To commit to marathon training you either need to be addicted to running or have a bloody good reason to ramp up the training. I’m not addicted to running. Here is my bloody good reason.

Three years ago, pretty much to the day, I lost my best friend Paul.

Over a number of years Paul and I had become close friends as our lives came together and intersected through our work, our hobbies and our families.  We met working in India but were originally no more than friendly acquaintances.  I can’t remember how it happened, but when we were back in the UK we began playing golf together and pretty soon spent every other weekend at a golf course.

By this time our work life was following a similar path.  Both of us were selected for a management development programme as our careers moved steadily forward and we graduated together with our Mum’s looking proudly on.
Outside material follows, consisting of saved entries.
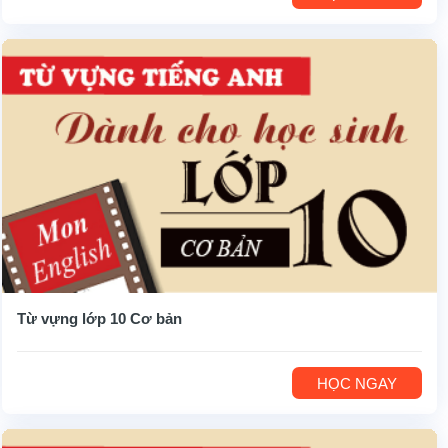
Từ vựng lớp 10 Cơ bản
HỌC NGAY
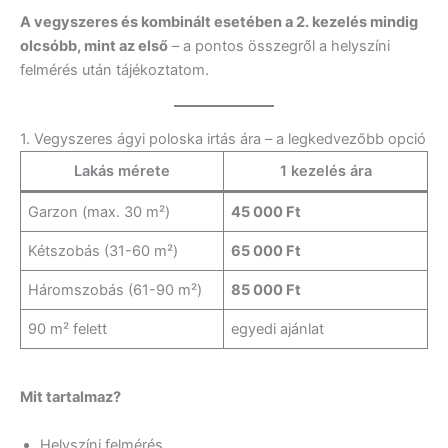
A vegyszeres és kombinált esetében a 2. kezelés mindig
olcsóbb, mint az első
– a pontos összegről a helyszíni
felmérés után tájékoztatom.
1. Vegyszeres ágyi poloska irtás ára – a legkedvezőbb opció
Lakás mérete
1 kezelés ára
Garzon (max. 30 m²)
45 000 Ft
Kétszobás (31-60 m²)
65 000 Ft
Háromszobás (61-90 m²)
85 000 Ft
90 m² felett
egyedi ajánlat
Mit tartalmaz?
Helyszíni felmérés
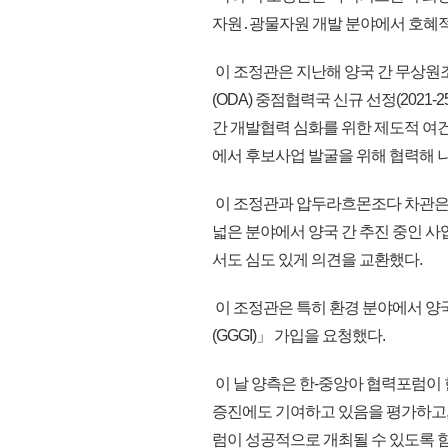
자원․광물자원 개발 분야에서 호혜적
이 조정관은 지난해 양국 간 무상원
(ODA) 중점협력국 신규 선정(2021
간 개발협력 심화를 위한 제도적 여건
에서 후보사업 발굴을 위해 협력해 
이 조정관과 압두라흐몬조다 차관은 그간
넓은 분야에서 양국 간 추진 중인 사
서도 심도 있게 의견을 교환했다.
이 조정관은 특히 환경 분야에서 
(GGGI)」 가입을 요청했다.
이 날 양측은 한-중앙아 협력포럼이 
증진에도 기여하고 있음을 평가하고,
럼이 성공적으로 개최될 수 있도록 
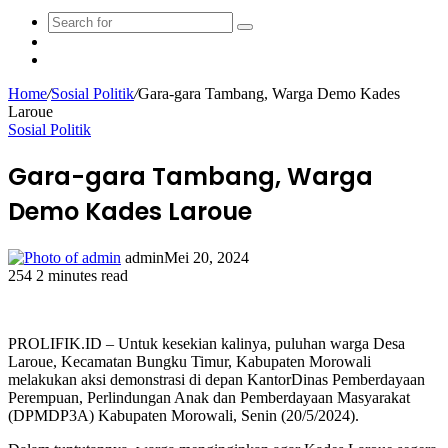
Search
Sidebar
for
Random
Article
Home
/
Sosial Politik
/
Gara-gara Tambang, Warga Demo Kades
Laroue
Sosial Politik
Gara-gara Tambang, Warga
Demo Kades Laroue
admin
Mei 20, 2024
254
2 minutes read
Facebook
Twitter
LinkedIn
WhatsApp
Share
Print
via
Email
PROLIFIK.ID – Untuk kesekian kalinya, puluhan warga Desa
Laroue, Kecamatan Bungku Timur, Kabupaten Morowali
melakukan aksi demonstrasi di depan KantorDinas Pemberdayaan
Perempuan, Perlindungan Anak dan Pemberdayaan Masyarakat
(DPMDP3A) Kabupaten Morowali, Senin (20/5/2024).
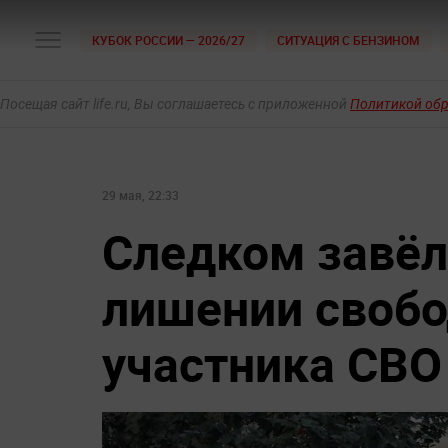
КУБОК РОССИИ — 2026/27
СИТУАЦИЯ С БЕНЗИНОМ
Посещая сайт life.ru, Вы соглашаетесь с приложенной
Политикой об
29 мая, 22:33
Следком завёл
лишении своб
участника СВО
Throughout this time, we were both cultivating great relationships for ourselves so Paul and his fiancee Sarah came to our wedding about a year before we went to theirs.  Within the next 12 months we’d both had fantastic baby daughters.  I can remember playing golf with Paul at Oadby in Leicester where he told me they were expecting a baby.  We were on the 7th tee. We celebrated with a couple of pints when we finished and he told me of his impending redundancy.

It was at the same golf course that I planned to break the news about our second pregnancy a few years later.  I’d intended to tell him on the 7th tee and he was to be the first person I had confided in outside of my family.  Anyway, he pipped me to it when, on the 2nd tee, he told me that they were expecting their second baby too.  We were delighted for each other and stood hugging in celebration.
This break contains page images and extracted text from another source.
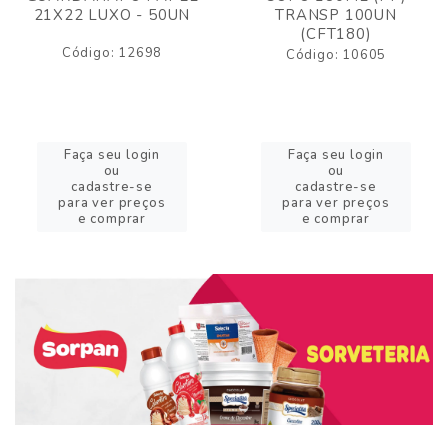
21X22 LUXO - 50UN
TRANSP 100UN
(CFT180)
Código: 12698
Código: 10605
Faça seu login
Faça seu login
ou
ou
cadastre-se
cadastre-se
para ver preços
para ver preços
e comprar
e comprar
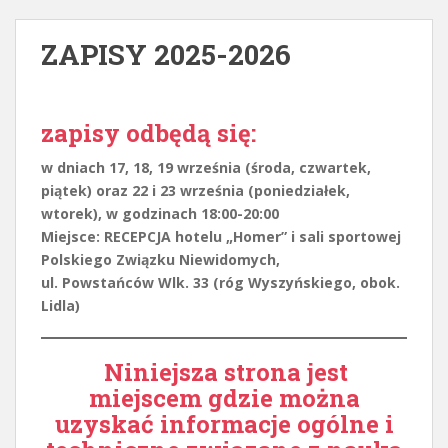
ZAPISY 2025-2026
zapisy odbędą się:
w dniach 17, 18, 19 września (środa, czwartek,
piątek) oraz 22 i 23 września (poniedziałek,
wtorek), w godzinach 18:00-20:00
Miejsce: RECEPCJA hotelu „Homer” i sali sportowej
Polskiego Związku Niewidomych,
ul. Powstańców Wlk. 33 (róg Wyszyńskiego, obok.
Lidla)
Niniejsza strona jest
miejscem gdzie można
uzyskać informacje ogólne i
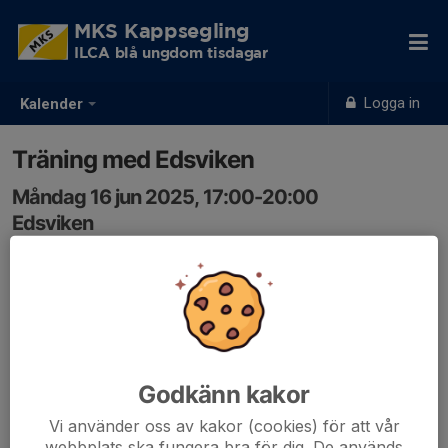
MKS Kappsegling
ILCA blå ungdom tisdagar
Logga in
Kalender
Träning med Edsviken
Måndag 16 jun 2025, 17:00-20:00
Edsviken
Samling: 17:00
Godkänn kakor
Vi använder oss av kakor (cookies) för att vår
webbplats ska fungera bra för dig. De används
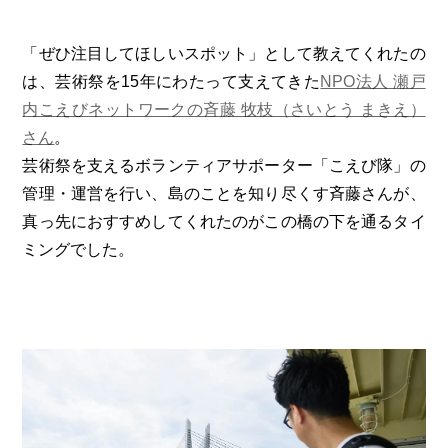
「ぜひ注目してほしいスポット」として教えてくれたの
は、芸術祭を15年にわたって支えてきた
NPO法人 瀬戸
内こえびネットワークの斉藤 牧枝（さいとう まきえ）
さん
。
芸術祭を支えるボランティアサポーター「こえび隊」の
管理・運営を行い、島のことを知り尽くす斉藤さんが、
真っ先におすすめしてくれたのがこの橋の下を通るタイ
ミングでした。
That was just one of many fantastic memories I have of sharing time with Paul.  His stag weekend in Newquay was easily the best one I have been on and we often shared stories of mine in Edinburgh.

After leaving our company Paul worked hard to make a go of things in the Financial Services sector and seemed to be getting along well.  But there must have been something else going on in Paul’s mind.   Three weeks after our last round of golf, two weeks after coming round to our house with his family to enjoy dinner together, three days after we popped round to ease the quarantine induced cabin fever of their daughter having chicken pox, Paul committed suicide.
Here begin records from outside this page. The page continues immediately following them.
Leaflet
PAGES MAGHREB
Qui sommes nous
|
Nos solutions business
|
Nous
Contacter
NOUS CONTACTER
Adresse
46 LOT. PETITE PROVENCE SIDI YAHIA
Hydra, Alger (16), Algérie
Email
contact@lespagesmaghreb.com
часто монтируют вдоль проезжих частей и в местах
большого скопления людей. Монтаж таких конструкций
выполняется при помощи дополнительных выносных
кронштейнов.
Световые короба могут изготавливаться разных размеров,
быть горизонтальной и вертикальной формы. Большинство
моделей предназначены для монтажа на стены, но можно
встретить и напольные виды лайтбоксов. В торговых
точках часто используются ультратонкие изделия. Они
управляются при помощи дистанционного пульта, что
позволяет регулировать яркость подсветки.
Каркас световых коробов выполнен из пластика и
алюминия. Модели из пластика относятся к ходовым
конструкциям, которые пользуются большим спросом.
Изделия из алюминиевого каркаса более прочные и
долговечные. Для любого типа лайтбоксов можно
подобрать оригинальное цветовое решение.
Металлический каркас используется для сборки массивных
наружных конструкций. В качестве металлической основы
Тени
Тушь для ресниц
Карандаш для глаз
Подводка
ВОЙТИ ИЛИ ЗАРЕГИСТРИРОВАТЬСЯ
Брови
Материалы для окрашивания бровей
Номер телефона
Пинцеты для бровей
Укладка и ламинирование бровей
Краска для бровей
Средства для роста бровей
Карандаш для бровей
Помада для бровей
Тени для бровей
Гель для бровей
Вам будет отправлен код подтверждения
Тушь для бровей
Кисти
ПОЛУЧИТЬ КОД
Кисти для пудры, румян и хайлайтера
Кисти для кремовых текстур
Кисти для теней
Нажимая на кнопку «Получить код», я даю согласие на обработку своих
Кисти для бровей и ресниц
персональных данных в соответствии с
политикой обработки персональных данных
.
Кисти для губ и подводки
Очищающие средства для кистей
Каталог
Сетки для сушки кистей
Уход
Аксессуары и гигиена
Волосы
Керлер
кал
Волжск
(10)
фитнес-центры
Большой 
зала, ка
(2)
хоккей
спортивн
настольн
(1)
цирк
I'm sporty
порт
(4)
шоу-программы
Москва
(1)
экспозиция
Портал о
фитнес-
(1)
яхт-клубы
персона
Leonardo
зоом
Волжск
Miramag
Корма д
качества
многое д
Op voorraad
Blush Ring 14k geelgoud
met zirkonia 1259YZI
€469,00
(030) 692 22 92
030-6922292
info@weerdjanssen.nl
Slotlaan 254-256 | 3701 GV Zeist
None of us saw it coming.  And to be honest, I have never understood or really got my head around what happened.  It felt like our worlds had been turned upside down and I cannot begin to imagine how Sarah, who was still pregnant at the time, coped with losing him and looking after their daughter.

In my world, I had hoped that Paul and Sarah would be our “friends for life”.  The ones with whom our lives just easily intertwined.  And so, selfishly, Pauls death hit me hard.  And it scared me.  Because Paul was like me, he was my buddy and I can’t understand what happened that made him need to end his life.  Running this marathon for Mind is both charitable and therapeutic in equal part.  I still don’t understand and I still can’t change what happened but maybe I can raise a bit of money to prevent it happening to another family.

Throughout everything, Sarah has been a rock and is truly my most inspiring friend. I’m sure she has had dark days and I hope that we have been the friends she has needed us to be.  Our youngest daughters were born just a day apart less than three months after Paul died, and if ever a person should be celebrated as an amazing mother it is Sarah…. but she’d hate that!

To help their daughter come to terms with things, Sarah asked her to remember her Daddy every time she saw a rainbow. I hold on that as a reminder Sarah’s strength and of the glorious responsibilities and privileges we enjoy as parents.JustGiving - Sponsor me now!

Every rainbow I see makes me smile. It makes me cry. And it makes me remember Paul.

I’m running the Brighton Marathon for Mind because there are enough rainbows in the sky.